THE EXERCISE: Reproduce every one of the lines below verbatim, leaving each character unchanged.

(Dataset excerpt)

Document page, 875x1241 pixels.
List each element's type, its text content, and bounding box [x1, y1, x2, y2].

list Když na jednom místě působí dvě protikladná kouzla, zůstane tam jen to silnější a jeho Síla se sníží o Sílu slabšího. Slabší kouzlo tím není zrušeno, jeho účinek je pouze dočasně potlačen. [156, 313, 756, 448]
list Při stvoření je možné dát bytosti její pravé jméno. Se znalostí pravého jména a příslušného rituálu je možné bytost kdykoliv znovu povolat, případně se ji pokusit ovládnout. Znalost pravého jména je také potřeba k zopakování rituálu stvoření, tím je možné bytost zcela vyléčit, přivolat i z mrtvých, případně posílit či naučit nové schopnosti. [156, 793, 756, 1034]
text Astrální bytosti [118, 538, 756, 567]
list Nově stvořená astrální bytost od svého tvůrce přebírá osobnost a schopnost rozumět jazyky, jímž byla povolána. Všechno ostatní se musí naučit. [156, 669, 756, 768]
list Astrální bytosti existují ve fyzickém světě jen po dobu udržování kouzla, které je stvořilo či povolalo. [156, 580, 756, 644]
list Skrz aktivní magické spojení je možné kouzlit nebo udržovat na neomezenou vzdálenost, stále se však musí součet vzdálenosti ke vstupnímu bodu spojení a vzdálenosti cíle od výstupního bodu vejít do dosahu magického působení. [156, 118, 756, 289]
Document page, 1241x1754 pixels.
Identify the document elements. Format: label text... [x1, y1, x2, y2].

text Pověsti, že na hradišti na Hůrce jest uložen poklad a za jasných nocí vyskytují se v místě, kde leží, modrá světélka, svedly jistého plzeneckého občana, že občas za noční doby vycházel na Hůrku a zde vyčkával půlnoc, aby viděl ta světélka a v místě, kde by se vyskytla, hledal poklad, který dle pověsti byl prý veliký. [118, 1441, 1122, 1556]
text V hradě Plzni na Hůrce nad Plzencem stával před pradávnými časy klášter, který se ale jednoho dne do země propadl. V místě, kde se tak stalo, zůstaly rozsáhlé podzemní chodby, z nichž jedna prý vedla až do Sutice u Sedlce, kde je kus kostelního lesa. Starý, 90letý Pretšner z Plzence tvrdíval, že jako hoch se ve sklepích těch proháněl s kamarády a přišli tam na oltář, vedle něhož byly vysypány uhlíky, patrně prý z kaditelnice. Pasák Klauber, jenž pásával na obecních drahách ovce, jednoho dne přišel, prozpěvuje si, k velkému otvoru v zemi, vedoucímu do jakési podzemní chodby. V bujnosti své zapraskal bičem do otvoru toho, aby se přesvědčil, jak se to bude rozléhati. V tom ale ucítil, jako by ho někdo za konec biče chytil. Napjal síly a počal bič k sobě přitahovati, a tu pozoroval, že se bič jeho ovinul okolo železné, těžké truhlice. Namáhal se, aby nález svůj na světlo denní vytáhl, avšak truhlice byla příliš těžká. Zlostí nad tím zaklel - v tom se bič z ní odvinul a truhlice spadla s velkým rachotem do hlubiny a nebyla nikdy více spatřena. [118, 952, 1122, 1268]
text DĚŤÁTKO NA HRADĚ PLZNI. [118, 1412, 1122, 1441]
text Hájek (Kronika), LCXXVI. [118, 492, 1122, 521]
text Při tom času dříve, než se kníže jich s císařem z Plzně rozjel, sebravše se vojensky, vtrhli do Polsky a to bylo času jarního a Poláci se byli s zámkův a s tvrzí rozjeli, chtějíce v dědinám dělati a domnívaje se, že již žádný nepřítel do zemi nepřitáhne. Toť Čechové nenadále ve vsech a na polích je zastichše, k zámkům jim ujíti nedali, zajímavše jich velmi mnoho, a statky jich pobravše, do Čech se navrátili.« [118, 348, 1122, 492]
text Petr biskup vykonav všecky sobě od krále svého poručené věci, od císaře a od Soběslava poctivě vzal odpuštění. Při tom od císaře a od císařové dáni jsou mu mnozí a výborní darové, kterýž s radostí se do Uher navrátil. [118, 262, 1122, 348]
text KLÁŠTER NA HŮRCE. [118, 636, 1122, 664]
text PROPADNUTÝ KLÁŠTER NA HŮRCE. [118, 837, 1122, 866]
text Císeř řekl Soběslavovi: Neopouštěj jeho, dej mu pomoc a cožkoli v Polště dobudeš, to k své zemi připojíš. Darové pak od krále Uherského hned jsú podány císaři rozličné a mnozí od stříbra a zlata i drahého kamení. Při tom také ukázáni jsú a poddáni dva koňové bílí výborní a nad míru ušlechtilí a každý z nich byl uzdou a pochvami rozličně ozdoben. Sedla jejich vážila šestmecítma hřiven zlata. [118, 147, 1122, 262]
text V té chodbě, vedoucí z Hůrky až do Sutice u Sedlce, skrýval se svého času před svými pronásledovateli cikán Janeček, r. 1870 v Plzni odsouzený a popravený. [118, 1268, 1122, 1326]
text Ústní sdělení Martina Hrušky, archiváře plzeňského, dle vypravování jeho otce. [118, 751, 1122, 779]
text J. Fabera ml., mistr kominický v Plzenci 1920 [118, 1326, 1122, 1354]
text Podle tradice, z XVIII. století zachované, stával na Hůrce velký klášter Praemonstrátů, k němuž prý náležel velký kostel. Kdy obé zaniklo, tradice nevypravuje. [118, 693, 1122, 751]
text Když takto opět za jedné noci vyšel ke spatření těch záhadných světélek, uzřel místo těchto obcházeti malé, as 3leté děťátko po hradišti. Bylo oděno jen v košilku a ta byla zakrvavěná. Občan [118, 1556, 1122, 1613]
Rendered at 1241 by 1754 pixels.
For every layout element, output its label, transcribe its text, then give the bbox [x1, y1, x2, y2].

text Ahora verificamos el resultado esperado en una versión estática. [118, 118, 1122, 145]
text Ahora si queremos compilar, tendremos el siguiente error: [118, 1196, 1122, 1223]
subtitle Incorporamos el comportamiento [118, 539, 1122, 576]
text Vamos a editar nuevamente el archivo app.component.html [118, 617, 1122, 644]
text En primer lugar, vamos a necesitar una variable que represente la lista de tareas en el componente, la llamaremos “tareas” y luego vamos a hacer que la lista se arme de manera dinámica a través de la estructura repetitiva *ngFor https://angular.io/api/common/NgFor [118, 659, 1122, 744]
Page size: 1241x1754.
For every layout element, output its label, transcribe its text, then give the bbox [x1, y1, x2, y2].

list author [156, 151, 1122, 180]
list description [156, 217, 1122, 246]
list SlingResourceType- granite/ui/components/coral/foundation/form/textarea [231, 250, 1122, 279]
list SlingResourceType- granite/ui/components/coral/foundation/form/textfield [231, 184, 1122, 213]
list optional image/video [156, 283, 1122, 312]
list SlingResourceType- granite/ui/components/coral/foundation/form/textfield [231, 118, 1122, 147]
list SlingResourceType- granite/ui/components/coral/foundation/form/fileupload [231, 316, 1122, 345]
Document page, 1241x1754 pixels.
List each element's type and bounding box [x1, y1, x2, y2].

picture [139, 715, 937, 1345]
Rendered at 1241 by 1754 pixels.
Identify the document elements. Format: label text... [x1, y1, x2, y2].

TASK SOLUTION:
Document page, 875x1241 pixels.
List each element's type, its text content, and bounding box [x1, y1, x2, y2].

list Když na jednom místě působí dvě protikladná kouzla, zůstane tam jen to silnější a jeho Síla se sníží o Sílu slabšího. Slabší kouzlo tím není zrušeno, jeho účinek je pouze dočasně potlačen. [156, 313, 756, 448]
list Při stvoření je možné dát bytosti její pravé jméno. Se znalostí pravého jména a příslušného rituálu je možné bytost kdykoliv znovu povolat, případně se ji pokusit ovládnout. Znalost pravého jména je také potřeba k zopakování rituálu stvoření, tím je možné bytost zcela vyléčit, přivolat i z mrtvých, případně posílit či naučit nové schopnosti. [156, 793, 756, 1034]
text Astrální bytosti [118, 538, 756, 567]
list Nově stvořená astrální bytost od svého tvůrce přebírá osobnost a schopnost rozumět jazyky, jímž byla povolána. Všechno ostatní se musí naučit. [156, 669, 756, 768]
list Astrální bytosti existují ve fyzickém světě jen po dobu udržování kouzla, které je stvořilo či povolalo. [156, 580, 756, 644]
list Skrz aktivní magické spojení je možné kouzlit nebo udržovat na neomezenou vzdálenost, stále se však musí součet vzdálenosti ke vstupnímu bodu spojení a vzdálenosti cíle od výstupního bodu vejít do dosahu magického působení. [156, 118, 756, 289]
Document page, 1241x1754 pixels.
Identify the document elements. Format: label text... [x1, y1, x2, y2].

text Pověsti, že na hradišti na Hůrce jest uložen poklad a za jasných nocí vyskytují se v místě, kde leží, modrá světélka, svedly jistého plzeneckého občana, že občas za noční doby vycházel na Hůrku a zde vyčkával půlnoc, aby viděl ta světélka a v místě, kde by se vyskytla, hledal poklad, který dle pověsti byl prý veliký. [118, 1441, 1122, 1556]
text V hradě Plzni na Hůrce nad Plzencem stával před pradávnými časy klášter, který se ale jednoho dne do země propadl. V místě, kde se tak stalo, zůstaly rozsáhlé podzemní chodby, z nichž jedna prý vedla až do Sutice u Sedlce, kde je kus kostelního lesa. Starý, 90letý Pretšner z Plzence tvrdíval, že jako hoch se ve sklepích těch proháněl s kamarády a přišli tam na oltář, vedle něhož byly vysypány uhlíky, patrně prý z kaditelnice. Pasák Klauber, jenž pásával na obecních drahách ovce, jednoho dne přišel, prozpěvuje si, k velkému otvoru v zemi, vedoucímu do jakési podzemní chodby. V bujnosti své zapraskal bičem do otvoru toho, aby se přesvědčil, jak se to bude rozléhati. V tom ale ucítil, jako by ho někdo za konec biče chytil. Napjal síly a počal bič k sobě přitahovati, a tu pozoroval, že se bič jeho ovinul okolo železné, těžké truhlice. Namáhal se, aby nález svůj na světlo denní vytáhl, avšak truhlice byla příliš těžká. Zlostí nad tím zaklel - v tom se bič z ní odvinul a truhlice spadla s velkým rachotem do hlubiny a nebyla nikdy více spatřena. [118, 952, 1122, 1268]
text DĚŤÁTKO NA HRADĚ PLZNI. [118, 1412, 1122, 1441]
text Hájek (Kronika), LCXXVI. [118, 492, 1122, 521]
text Při tom času dříve, než se kníže jich s císařem z Plzně rozjel, sebravše se vojensky, vtrhli do Polsky a to bylo času jarního a Poláci se byli s zámkův a s tvrzí rozjeli, chtějíce v dědinám dělati a domnívaje se, že již žádný nepřítel do zemi nepřitáhne. Toť Čechové nenadále ve vsech a na polích je zastichše, k zámkům jim ujíti nedali, zajímavše jich velmi mnoho, a statky jich pobravše, do Čech se navrátili.« [118, 348, 1122, 492]
text Petr biskup vykonav všecky sobě od krále svého poručené věci, od císaře a od Soběslava poctivě vzal odpuštění. Při tom od císaře a od císařové dáni jsou mu mnozí a výborní darové, kterýž s radostí se do Uher navrátil. [118, 262, 1122, 348]
text KLÁŠTER NA HŮRCE. [118, 636, 1122, 664]
text PROPADNUTÝ KLÁŠTER NA HŮRCE. [118, 837, 1122, 866]
text Císeř řekl Soběslavovi: Neopouštěj jeho, dej mu pomoc a cožkoli v Polště dobudeš, to k své zemi připojíš. Darové pak od krále Uherského hned jsú podány císaři rozličné a mnozí od stříbra a zlata i drahého kamení. Při tom také ukázáni jsú a poddáni dva koňové bílí výborní a nad míru ušlechtilí a každý z nich byl uzdou a pochvami rozličně ozdoben. Sedla jejich vážila šestmecítma hřiven zlata. [118, 147, 1122, 262]
text V té chodbě, vedoucí z Hůrky až do Sutice u Sedlce, skrýval se svého času před svými pronásledovateli cikán Janeček, r. 1870 v Plzni odsouzený a popravený. [118, 1268, 1122, 1326]
text Ústní sdělení Martina Hrušky, archiváře plzeňského, dle vypravování jeho otce. [118, 751, 1122, 779]
text J. Fabera ml., mistr kominický v Plzenci 1920 [118, 1326, 1122, 1354]
text Podle tradice, z XVIII. století zachované, stával na Hůrce velký klášter Praemonstrátů, k němuž prý náležel velký kostel. Kdy obé zaniklo, tradice nevypravuje. [118, 693, 1122, 751]
text Když takto opět za jedné noci vyšel ke spatření těch záhadných světélek, uzřel místo těchto obcházeti malé, as 3leté děťátko po hradišti. Bylo oděno jen v košilku a ta byla zakrvavěná. Občan [118, 1556, 1122, 1613]
Rendered at 1241 by 1754 pixels.
For every layout element, output its label, transcribe its text, then give the bbox [x1, y1, x2, y2].

text Ahora verificamos el resultado esperado en una versión estática. [118, 118, 1122, 145]
text Ahora si queremos compilar, tendremos el siguiente error: [118, 1196, 1122, 1223]
subtitle Incorporamos el comportamiento [118, 539, 1122, 576]
text Vamos a editar nuevamente el archivo app.component.html [118, 617, 1122, 644]
text En primer lugar, vamos a necesitar una variable que represente la lista de tareas en el componente, la llamaremos “tareas” y luego vamos a hacer que la lista se arme de manera dinámica a través de la estructura repetitiva *ngFor https://angular.io/api/common/NgFor [118, 659, 1122, 744]
Page size: 1241x1754.
For every layout element, output its label, transcribe its text, then give the bbox [x1, y1, x2, y2].

list author [156, 151, 1122, 180]
list description [156, 217, 1122, 246]
list SlingResourceType- granite/ui/components/coral/foundation/form/textarea [231, 250, 1122, 279]
list SlingResourceType- granite/ui/components/coral/foundation/form/textfield [231, 184, 1122, 213]
list optional image/video [156, 283, 1122, 312]
list SlingResourceType- granite/ui/components/coral/foundation/form/textfield [231, 118, 1122, 147]
list SlingResourceType- granite/ui/components/coral/foundation/form/fileupload [231, 316, 1122, 345]
Document page, 1241x1754 pixels.
List each element's type and bounding box [x1, y1, x2, y2].

picture [139, 715, 937, 1345]
Rendered at 1241 by 1754 pixels.
Identify the document elements. Format: label text... [x1, y1, x2, y2].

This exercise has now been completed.